→ **Required action**: Please list each problem the virtual inheritance notes give for a Panda object holding two ZooAnimal subobjects.

• Inheritance is a specialized form of composition by value.
• Virtual inheritance is a specialized form of composition by reference.
• When we write

   class Bear : public ZooAnimal { ... };
  

  each Bear class object contains all the nonstatic data members of its ZooAnimal base class subobject together with the nonstatic data members declared within Bear. Similarly, when a derived class is itself an object of derivation, as in

    class PolarBear : public Bear { ... };
  

  each PolarBear class object contains all the nonstatic data members declared within PolarBear together with all the nonstatic data members of its Bear subobject and all the nonstatic data members of its ZooAnimal subobject.

• Take the diagram below as an example, each Panda object contains two ZooAnimal subobjects: the instance contained within its Bear subobject and the instance contained within its Racoon subobject. It’s a bad idea. Because:
  1. Storing two copies of the ZooAnimal subobject wastes storage, because Panda needs only one instance.
  2. The ZooAnimal constructor is invoked twice, once for each subobject.
  3. The ambiguity to which the two instances give rise. For example, any unqualified access to an ZooAnimal member is a compile-time error: Which instance is intended? What if the Bear and Racoon classes initialize their ZooAnimal subobjects slightly differently?

     #include <iostream>
          
     class ZooAnimal {
     public:
        virtual void foo(){ std::cout << "ZooAnimal::foo()\n"; }
     private:
          
     };
          
     class Bear : public ZooAnimal {
     public:
     private:
          
     };
          
     class Racoon : public ZooAnimal {
     public:
     private:
          
     };
          
     class Panda : public Bear, public Racoon {
     public:
     private:
          
     };
          
     int main (){
          
        Panda p;
        p.foo(); // ‘foo’ is ambiguous
          
        return 0;
     }
     

Virtual Base Class Declaration

• A base class is specified as being derived through virtual inheritance by modifying its declaration with the keyword virtual. For example, the following declarations make ZooAnimal a virtual base class of both Bear and Raccoon:

   // the order of the keywords public and virtual
   // is not significant
   class Bear : public virtual ZooAnimal { ... };
   class Raccoon : virtual public ZooAnimal { ... };
  

• An object of the derived class can be manipulated through a pointer or a reference to a base class type even though the base class is virtual.

   #include <iostream>
     
   class ZooAnimal {
   public:
      virtual void foo(){ std::cout << "ZooAnimal::foo()\n"; }
   private:
     
   };
     
   class Bear : virtual public ZooAnimal {
   public:
   private:
     
   };
     
   class Racoon : virtual public ZooAnimal {
   public:
   private:
     
   };
     
   class Panda : public Bear, public Racoon, public Endangered {
   public:
      void foo() override { std::cout << "Panda::foo()\n"; }
   private:
     
   };
     
   int main (){
      ZooAnimal* ptr = new Panda;
      ptr->foo(); // Panda::foo()

→ **Data**:
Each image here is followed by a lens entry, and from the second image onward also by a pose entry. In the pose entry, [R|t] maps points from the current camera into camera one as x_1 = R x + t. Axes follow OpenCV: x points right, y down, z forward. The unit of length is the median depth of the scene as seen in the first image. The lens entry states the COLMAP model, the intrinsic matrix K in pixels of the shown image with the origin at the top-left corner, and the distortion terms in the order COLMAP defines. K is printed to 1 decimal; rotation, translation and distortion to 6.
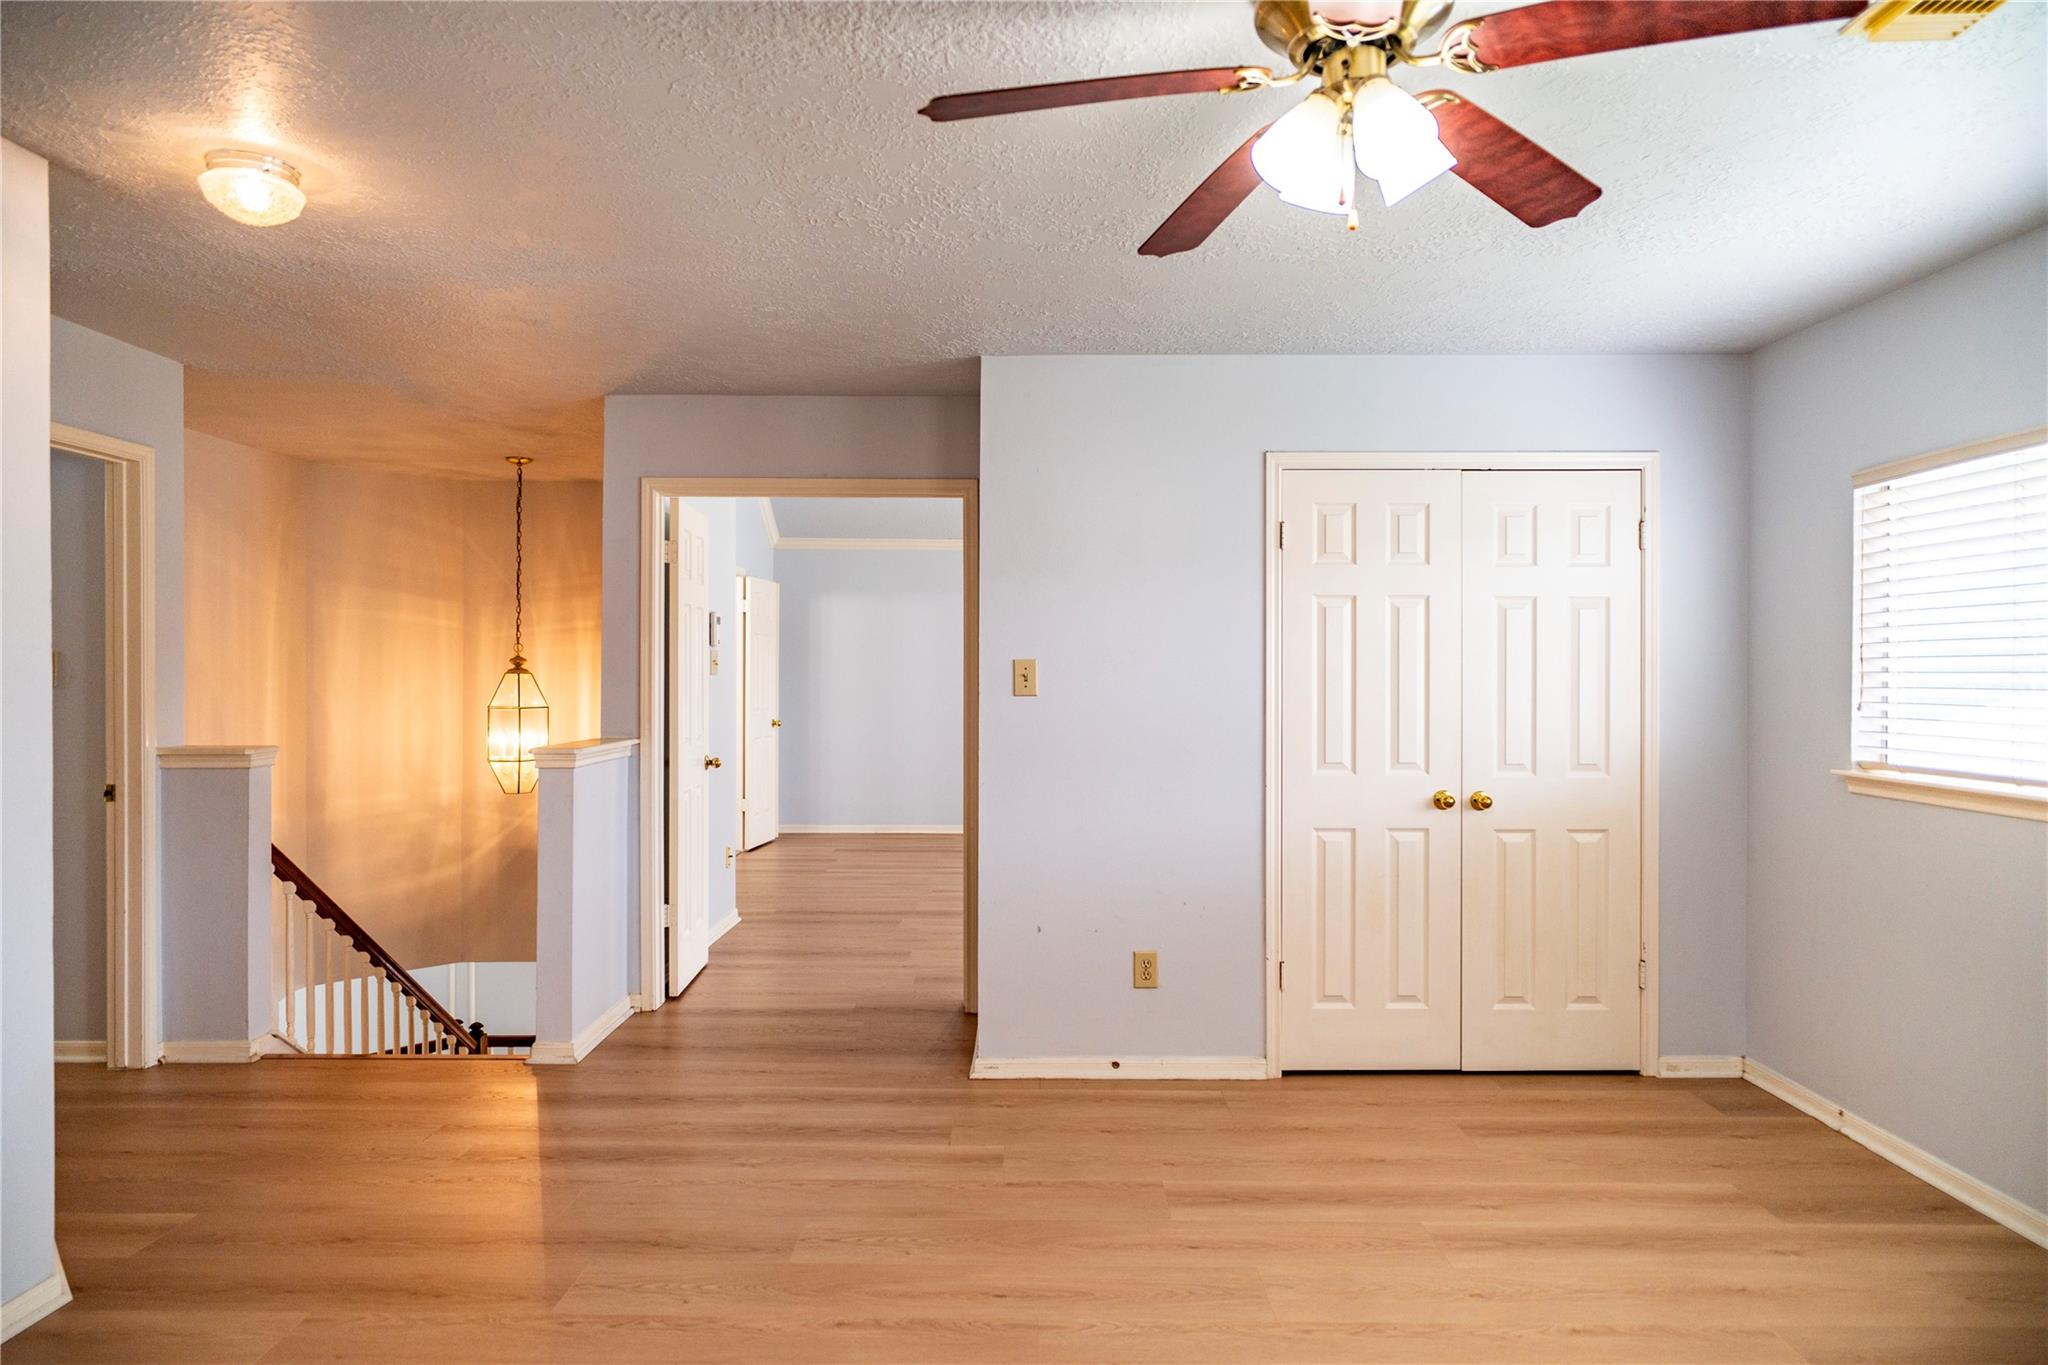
lens RADIAL K [[1226.9, 0, 1020.6], [0, 1226.9, 673.2], [0, 0, 1]] dist [-0.000615, 0.002190]
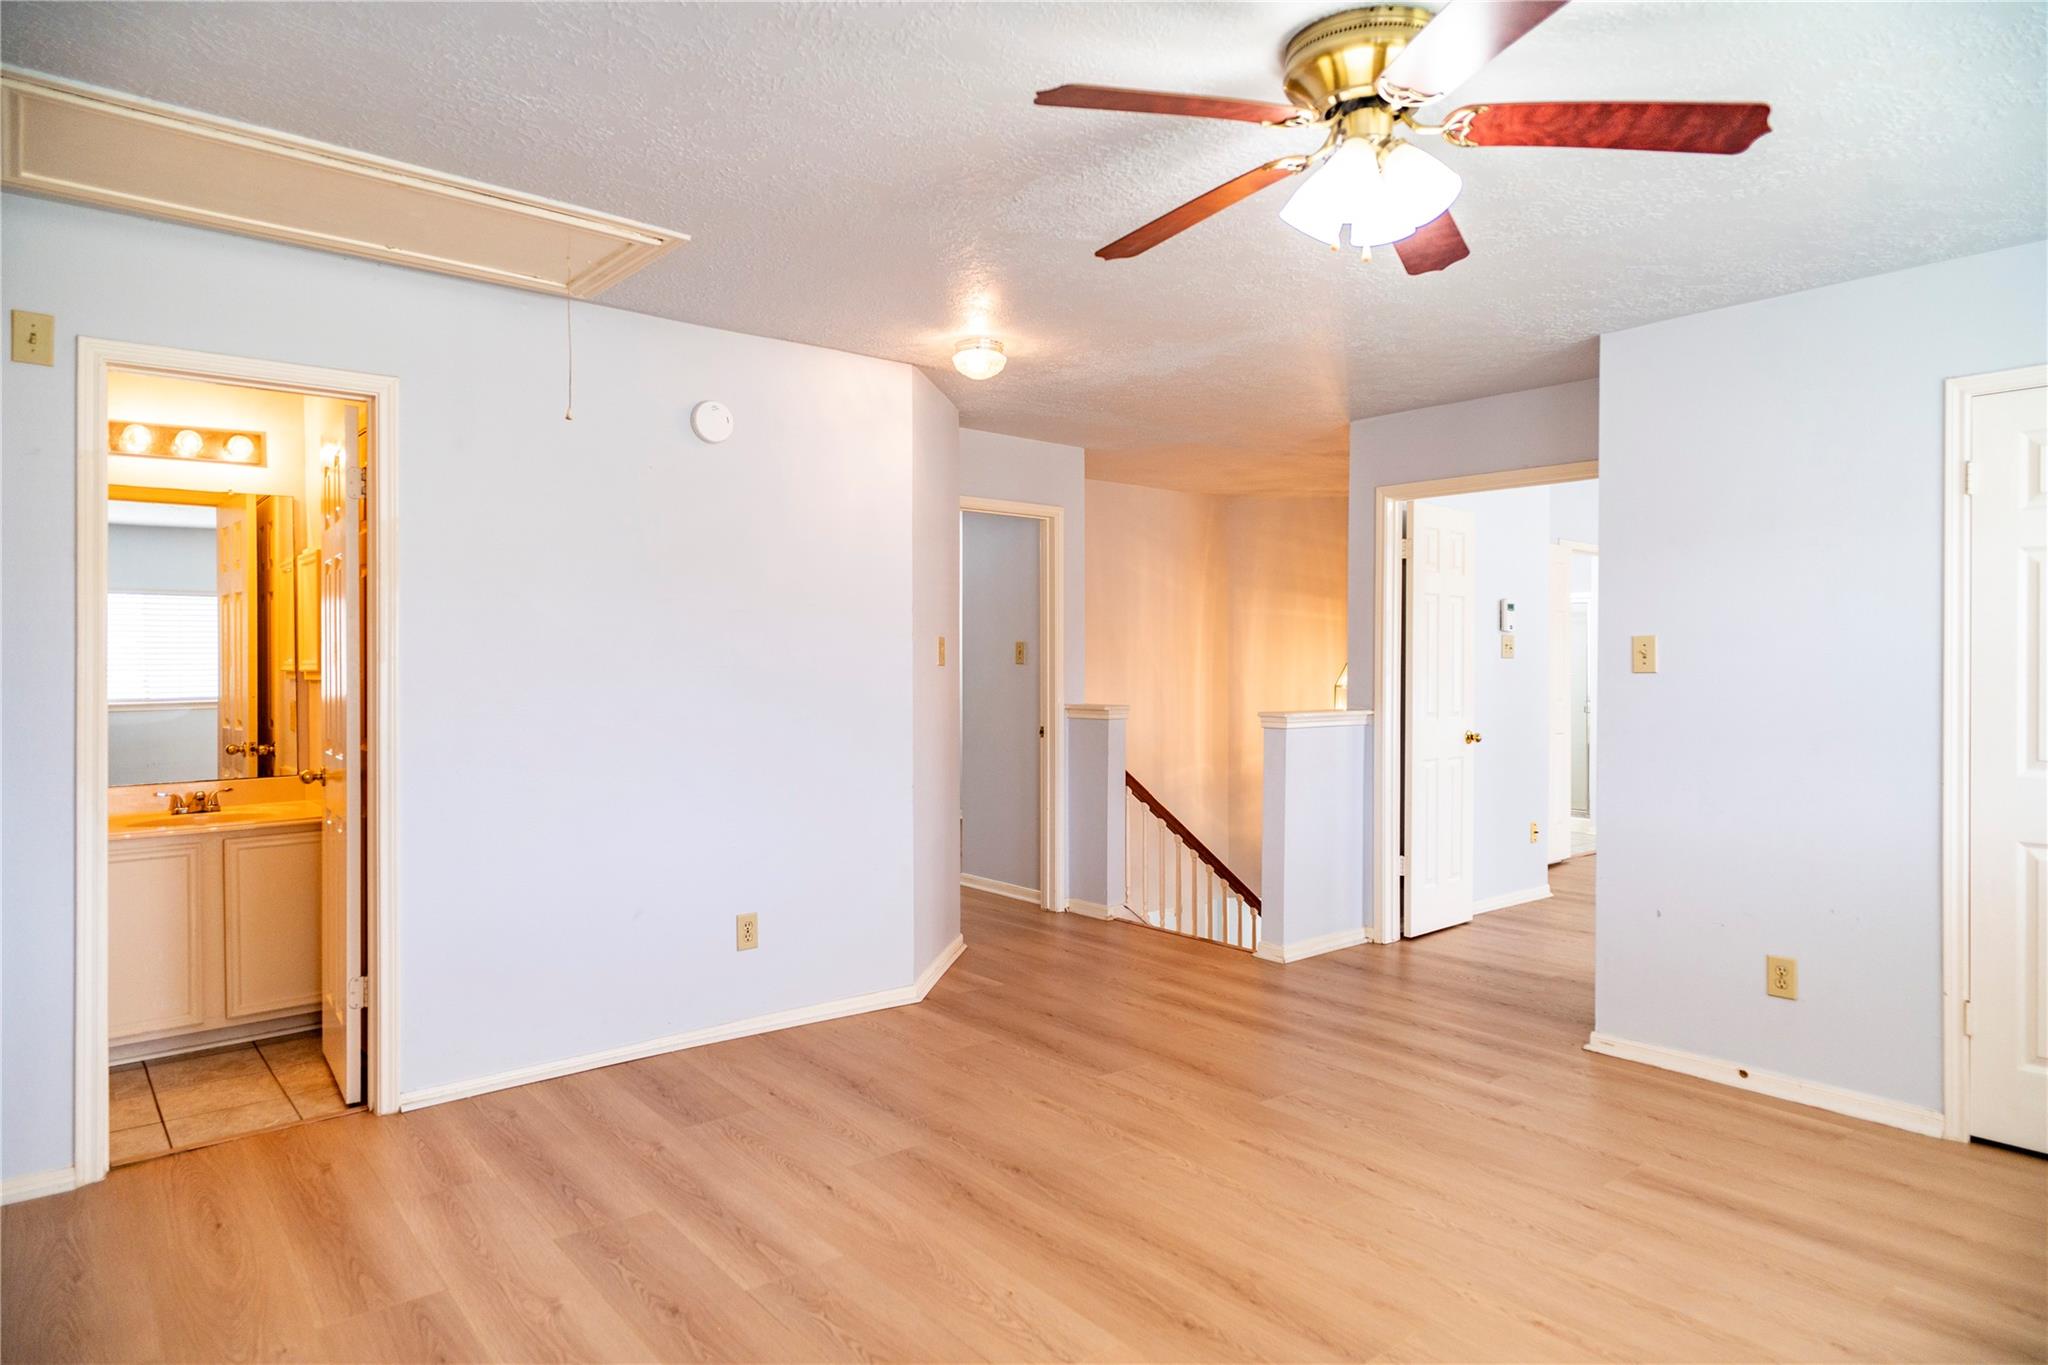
lens RADIAL K [[1226.9, 0, 1004.6], [0, 1226.9, 680.6], [0, 0, 1]] dist [-0.000615, 0.002190]
pose [[0.622626, 0.010692, -0.782446, 0.448531], [-0.003561, 0.999935, 0.010830, 0.015606], [0.782511, -0.003957, 0.622624, -0.008041]]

→ **Result of the exercise**:
1. Storing two copies of the ZooAnimal subobject wastes storage, because Panda needs only one instance.
2. The ZooAnimal constructor is invoked twice, once for each subobject.
3. The two instances give rise to ambiguity, so any unqualified access to a ZooAnimal member is a compile-time error.